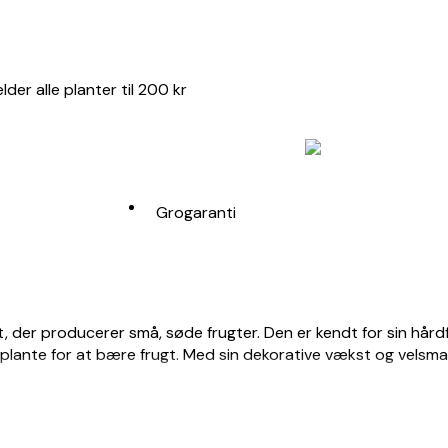
er alle planter til 200 kr
Grogaranti
, der producerer små, søde frugter. Den er kendt for sin hårdf
nplante for at bære frugt. Med sin dekorative vækst og velsmag
tinidia arguta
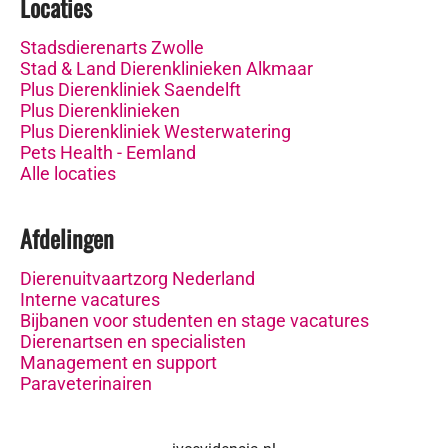
Locaties
Stadsdierenarts Zwolle
Stad & Land Dierenklinieken Alkmaar
Plus Dierenkliniek Saendelft
Plus Dierenklinieken
Plus Dierenkliniek Westerwatering
Pets Health - Eemland
Alle locaties
Afdelingen
Dierenuitvaartzorg Nederland
Interne vacatures
Bijbanen voor studenten en stage vacatures
Dierenartsen en specialisten
Management en support
Paraveterinairen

|---|

Assigned task —
A word-for-word copy of every entry, with the pictures left out, is the required answer.

Result —
er alle planter til 200 kr
Grogaranti
, der producerer små, søde frugter. Den er kendt for sin hårdf
nplante for at bære frugt. Med sin dekorative vækst og velsmag
tinidia arguta
Locaties
Stadsdierenarts Zwolle
Stad & Land Dierenklinieken Alkmaar
Plus Dierenkliniek Saendelft
Plus Dierenklinieken
Plus Dierenkliniek Westerwatering
Pets Health - Eemland
Alle locaties
Afdelingen
Dierenuitvaartzorg Nederland
Interne vacatures
Bijbanen voor studenten en stage vacatures
Dierenartsen en specialisten
Management en support
Paraveterinairen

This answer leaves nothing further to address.